Turkey hosted Iraqi Kurdish leader Nechirvan Barzani on Tuesday, a visit that came ahead of a planned grand Kurdish conference in Arbil next month that is expected to bring together major Kurdish political groups in the Middle East Today`s Zaman reported.
Foreign Minister Ahmet Davutoglu, evaluating the visit of Barzani, the prime minister of the Kurdistan Regional Government (KRG), underlined the necessity of frequent meetings to discuss the recent developments in Syria and Iraq. He was due to meet the Iraqi Kurdish leader late Tuesday.
Barzani's visit came soon after Ankara last weekend hosted Saleh Muslim, the leader of the Democratic Union Party (PYD) in Syria, with links to the terrorist Kurdistan Workers' Party (PKK), who was in Ankara upon an invitation from the Turkish side. Turkey has been wary of the developments in northern Syria and the PYD currently has control of a large portion of the northern territory bordering Turkey. The party recently expressed its intentions to establish an autonomous region in the mostly Kurdish northern Syria.

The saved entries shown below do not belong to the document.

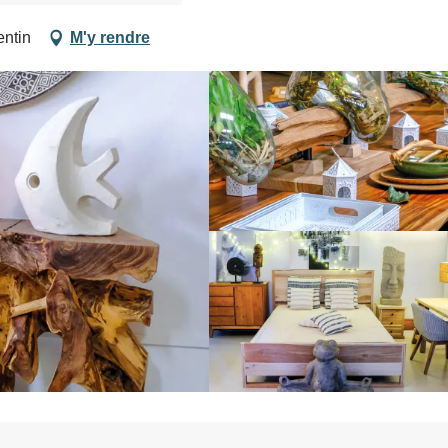
entin
M'y rendre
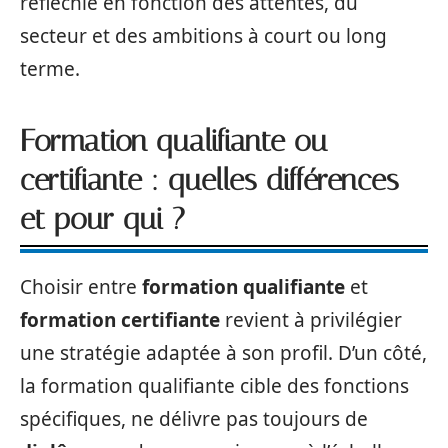
réfléchie en fonction des attentes, du
secteur et des ambitions à court ou long
terme.
Formation qualifiante ou
certifiante : quelles différences
et pour qui ?
Choisir entre
formation qualifiante
et
formation certifiante
revient à privilégier
une stratégie adaptée à son profil. D’un côté,
la formation qualifiante cible des fonctions
spécifiques, ne délivre pas toujours de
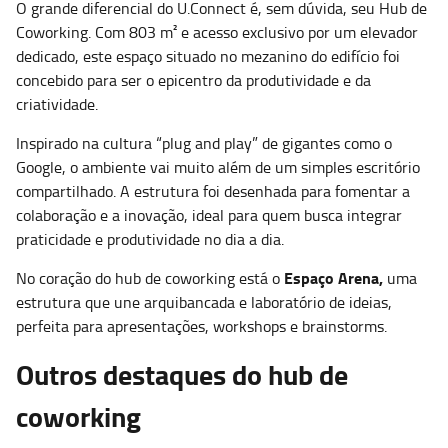
O grande diferencial do U.Connect é, sem dúvida, seu Hub de
Coworking. Com 803 m² e acesso exclusivo por um elevador
dedicado, este espaço situado no mezanino do edifício foi
concebido para ser o epicentro da produtividade e da
criatividade.
Inspirado na cultura “plug and play” de gigantes como o
Google, o ambiente vai muito além de um simples escritório
compartilhado. A estrutura foi desenhada para fomentar a
colaboração e a inovação, ideal para quem busca integrar
praticidade e produtividade no dia a dia.
Espaço Arena,
No coração do hub de coworking está o
uma
estrutura que une arquibancada e laboratório de ideias,
perfeita para apresentações, workshops e brainstorms.
Outros destaques do hub de
coworking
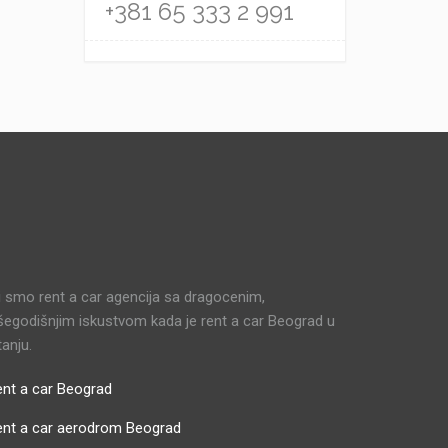
+381 65 333 2 991
 smo rent a car agencija sa dragocenim,
šegodišnjim iskustvom kada je rent a car Beograd u
tanju.
nt a car Beograd
ent a car aerodrom Beograd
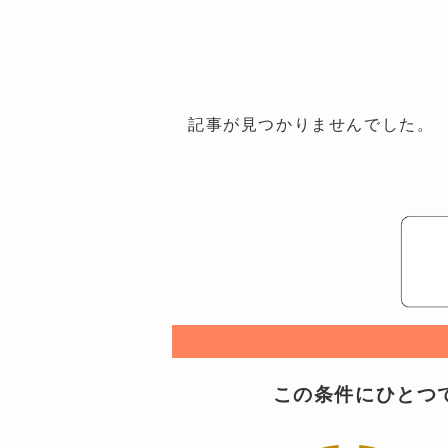
記事が見つかりませんでした。
この条件にひとつで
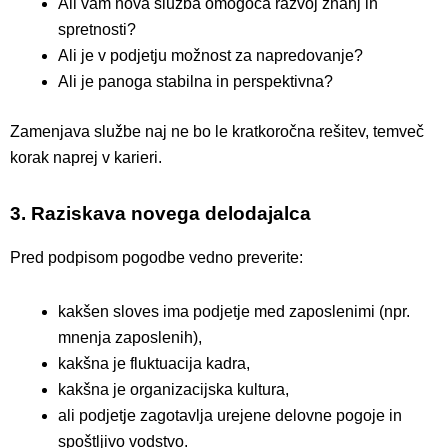
Ali vam nova služba omogoča razvoj znanj in
spretnosti?
Ali je v podjetju možnost za napredovanje?
Ali je panoga stabilna in perspektivna?
Zamenjava službe naj ne bo le kratkoročna rešitev, temveč
korak naprej v karieri.
3. Raziskava novega delodajalca
Pred podpisom pogodbe vedno preverite:
kakšen sloves ima podjetje med zaposlenimi (npr.
mnenja zaposlenih),
kakšna je fluktuacija kadra,
kakšna je organizacijska kultura,
ali podjetje zagotavlja urejene delovne pogoje in
spoštljivo vodstvo.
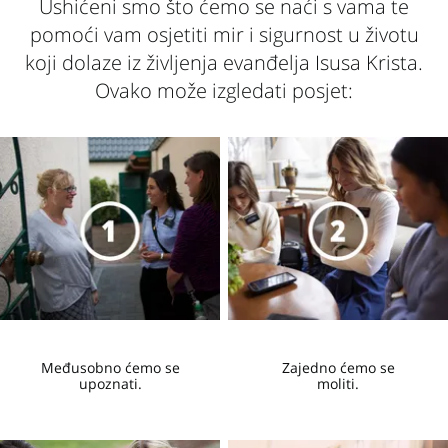
Ushićeni smo što ćemo se naći s vama te
pomoći vam osjetiti mir i sigurnost u životu
koji dolaze iz življenja evanđelja Isusa Krista.
Ovako može izgledati posjet:
Međusobno ćemo se
Zajedno ćemo se
upoznati.
moliti.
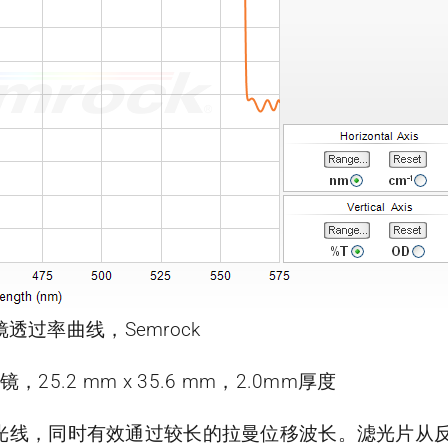
光镜透过率曲线，Semrock
镜，25.2 mm x 35.6 mm，2.0mm厚度
准激光线，同时有效通过较长的拉曼位移波长。滤光片从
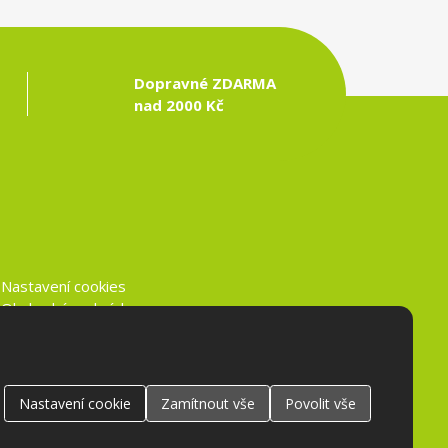
Dopravné ZDARMA
nad 2000 Kč
Nastavení cookies
Obchodní podmínky
Ochrana osobních údajů
Nastavení
cookie
Zamítnout
vše
Povolit
vše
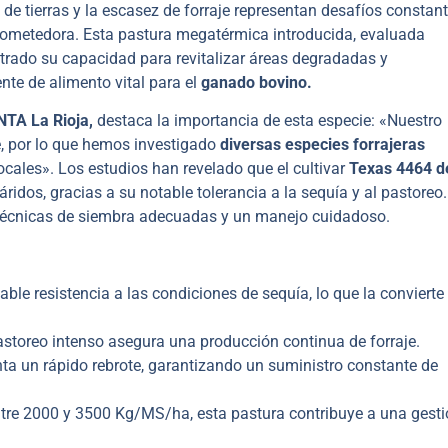
 de tierras y la escasez de forraje representan desafíos constan
metedora. Esta pastura megatérmica introducida, evaluada
trado su capacidad para revitalizar áreas degradadas y
te de alimento vital para el
ganado bovino.
NTA La Rioja,
destaca la importancia de esta especie: «Nuestro
je, por lo que hemos investigado
diversas especies forrajeras
ocales». Los estudios han revelado que el cultivar
Texas 4464 d
dos, gracias a su notable tolerancia a la sequía y al pastoreo.
 técnicas de siembra adecuadas y un manejo cuidadoso.
le resistencia a las condiciones de sequía, lo que la convierte
storeo intenso asegura una producción continua de forraje.
enta un rápido rebrote, garantizando un suministro constante de
tre 2000 y 3500 Kg/MS/ha, esta pastura contribuye a una gest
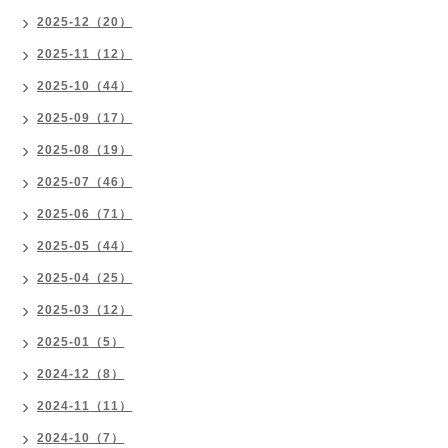
2025-12（20）
2025-11（12）
2025-10（44）
2025-09（17）
2025-08（19）
2025-07（46）
2025-06（71）
2025-05（44）
2025-04（25）
2025-03（12）
2025-01（5）
2024-12（8）
2024-11（11）
2024-10（7）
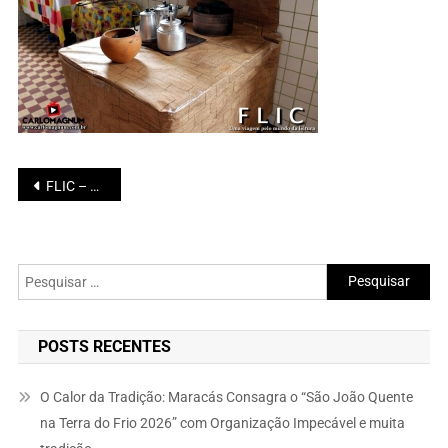
Navegação
FLIC – Feira Literária do CNMM
de
Post
Pesquisar
por:
POSTS RECENTES
O Calor da Tradição: Maracás Consagra o “São João Quente
na Terra do Frio 2026” com Organização Impecável e muita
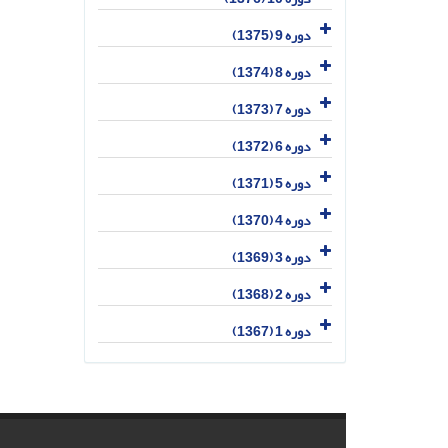
دوره 9 (1375)
دوره 8 (1374)
دوره 7 (1373)
دوره 6 (1372)
دوره 5 (1371)
دوره 4 (1370)
دوره 3 (1369)
دوره 2 (1368)
دوره 1 (1367)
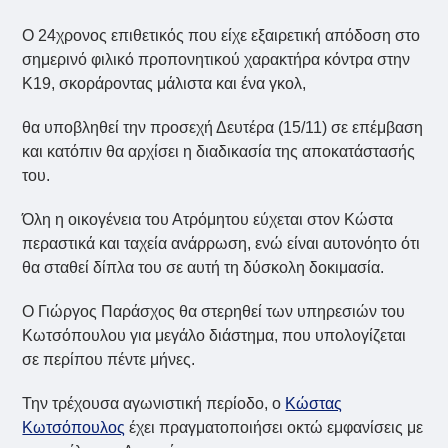
Ο 24χρονος επιθετικός που είχε εξαιρετική απόδοση στο
σημερινό φιλικό προπονητικού χαρακτήρα κόντρα στην
Κ19, σκοράροντας μάλιστα και ένα γκολ,
θα υποβληθεί την προσεχή Δευτέρα (15/11) σε επέμβαση
και κατόπιν θα αρχίσει η διαδικασία της αποκατάστασής
του.
Όλη η οικογένεια του Ατρόμητου εύχεται στον Κώστα
περαστικά και ταχεία ανάρρωση, ενώ είναι αυτονόητο ότι
θα σταθεί δίπλα του σε αυτή τη δύσκολη δοκιμασία.
Ο Γιώργος Παράσχος θα στερηθεί των υπηρεσιών του
Κωτσόπουλου για μεγάλο διάστημα, που υπολογίζεται
σε περίπου πέντε μήνες.
Την τρέχουσα αγωνιστική περίοδο, ο
Κώστας
Κωτσόπουλος
έχει πραγματοποιήσει οκτώ εμφανίσεις με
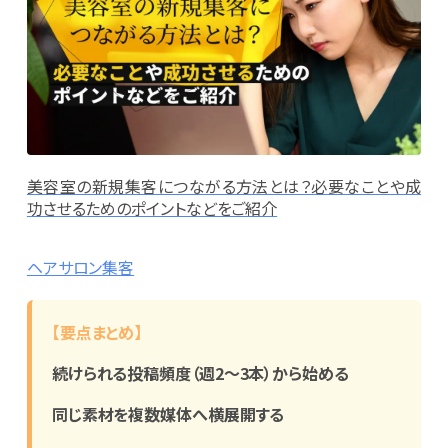
美容室の新規集客につながる方法とは？必要なことや成
功させるためのポイントなどをご紹介
ヘアサロン
集客
【要点まとめ】
続けられる投稿頻度（週2〜3本）から始める
同じ素材を複数媒体へ横展開する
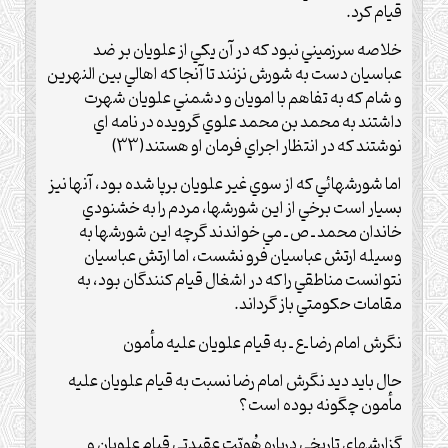
قيام کرد.
خلاصه سرزميني نبود که در آن يکي از علويان بر ضد
عباسيان دست به شورش نزنند تا آنجا که اهالي بين النهرين
و شام که به تفاهم با امويان و دشمني علويان شهرت
داشتند به محمد بن محمد علوي گرويده در نامه اي
نوشتند که در انتظار اجراي فرمان او هستند(33)
اما شورشهائي که از سوي غير علويان برپا شده بود، آنها نيز
بسيار است برخي از اين شورشها، مردم را به خشنودي
خاندان محمد ـ ص ـ مي خواندند گرچه اين شورشها به
وسيله ارتش عباسيان فرو نشست، اما ارتش عباسيان
نتوانست مناطقي را که در اشغال قيام کنندگان بود، به
مقامات حکومتي باز گرداند.
نگرش امام رضا ـ‌ع‌ ـ به قيام علويان عليه مأمون
حال بايد ديد نگرش امام رضا نسبت به قيام علويان عليه
مأمون چگونه بوده است؟
گزارشهاي تاريخي درباره هُويّت عقيدتي قيام علويان و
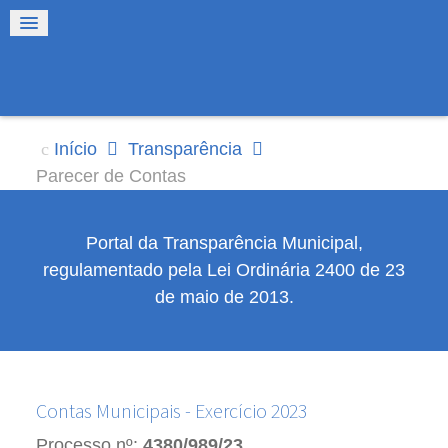
Início
Transparência
Parecer de Contas
Portal da Transparência Municipal,
regulamentado pela Lei Ordinária 2400 de 23
de maio de 2013.
Contas Municipais - Exercício 2023
Processo nº:
4380/989/23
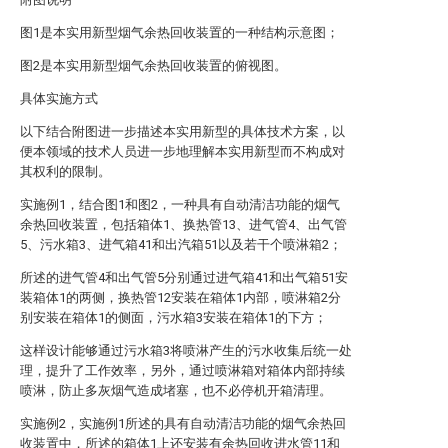
图1是本实用新型烟气余热回收装置的一种结构示意图；
图2是本实用新型烟气余热回收装置的俯视图。
具体实施方式
以下结合附图进一步描述本实用新型的具体技术方案，以
便本领域的技术人员进一步地理解本实用新型而不构成对
其权利的限制。
实施例1，结合图1和图2，一种具有自动清洁功能的烟气
余热回收装置，包括箱体1、换热管13、进气管4、出气管
5、污水箱3、进气箱41和出汽箱51以及若干个喷淋箱2；
所述的进气管4和出气管5分别通过进气箱41和出气箱51安
装箱体1的两侧，换热管12安装在箱体1内部，喷淋箱2分
别安装在箱体1的侧面，污水箱3安装在箱体1的下方；
这样设计能够通过污水箱3将喷淋产生的污水收集后统一处
理，提升了工作效率，另外，通过喷淋箱对箱体内部持续
喷淋，防止多灰烟气造成堵塞，也不必停机开箱清理。
实施例2，实施例1所述的具有自动清洁功能的烟气余热回
收装置中，所述的箱体1上还安装有余热回收进水管11和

Commenting on Muslim's visit, Davutoglu told reporters on Tuesday that the visit was not directly related with the developments in Ras al-Ain, a territory in northern Syria that was captured by the PYD as a result of fierce fighting with the al-Qaeda-affiliated al-Nusra Front, but that it was part of a planned visit. The Turkish foreign minister said that Turkey asked the PYD not to act in cooperation with Syrian President Bashar al-Assad's regime in Syria and not to engage in any unilateral acts in the country's north until an elected parliament is formed. Another demand by Ankara was to stay away from any activity that would violate Turkey's security.
Davutoglu, however, said he acknowledged Syrian Kurds' need to establish a "civilian administration" in the territories where they are active, just as other opposition groups have. He warned that such provisional precautions were possible provided that the administration does not gain a "permanent status."
According to analysts, the recent visits by Syrian Kurdish and Iraqi Kurdish figures might indicate an expectation from Ankara that the long-expected Kurdish conference -- which will bring together representative of Kurds in Turkey, Iran, Iraq and Syria -- will not pose a threat to Turkey's interests.
Beril Dedeoglu, an academic at the International Relations Department at Galatasaray University, told Today's Zaman that Ankara's recent talks with Syrian Kurds as well as Kurds in other countries of the region is an initiative to prevent a potential alliance that could come out of the Kurdish congress that would be harmful to Turkey.
Turkey also wants to insure that the recent tension between the PYD and the Turkish army does not turn into clashes, Dedeoglu said. "I think Syrian Kurds also have expectations from Turkey at this point," the professor added.
He said Turkey's stepped-up diplomacy with the Syrian and Iraqi Kurds is particularly significant at a time when Turkey is engaged in a settlement process with the PKK to solve its decades-old terrorism problem. "I think this is a very smart move," Dedeoglu said.
In a separate statement on Tuesday, Davutoglu said the two were also scheduled to discuss economic relations between the KRG and Turkey in a meeting late Tuesday. Barzani is due to be received by Prime Minister Recep Tayyip Erdogan on Wednesday for further talks.
Before having talks with figures from the government, Barzani met on Monday with representatives from the main opposition party, the Republican People's Party (CHP). Speaking at a press conference in Turkish Parliament, CHP Deputy Chairman Faruk Logoglu said the Iraqi Kurdish leader gave a reassuring message during talks, assuring that the Kurdish congress is not a new step towards creating a united Kurdistan. Logoglu said the aim of Barzani's visit was to brief Turkish officials about the goals of the conference.
Associate Professor Mehmet Akif Okur, a foreign policy expert from the Ankara Strategy Institute, said in remarks to Today's Zaman that Barzani's visit might be related to a couple of issues on the table such as the PKK problem, the developments in Iraq that are affiliated with the KRG, as well as tension in northern Syria.
Okur said the KRG's tense relations with Iran and the central government in Iraq have pushed the Kurdish entity to form good ties with Turkey. He added, however, that the equation which once pushed the KRG-Turkey toward each other has now changed as the Kurdish region has taken steps to make its relations with the government in Baghdad flourish. Okur recalled the recent visits by Iranian top officials to the Kurdish entity as a sign of breaking ice. These developments, according to Okur, might have urged Turkey to step up its talks with the Iraqi Kurdish region.
Another reason for the increased talks with Kurds is the upcoming Kurdish congress in Arbil, where the Kurdish groups might make a call to create a united Kurdistan, Okur said.
An oil pipeline which is planned to carry crude oil from the Iraqi Kurdistan region to Turkey might be another issue on the table. Okur says that the KRG, which has been eager to start exporting its crude oil via Turkey, is more reluctant to do so now than when compared with the past.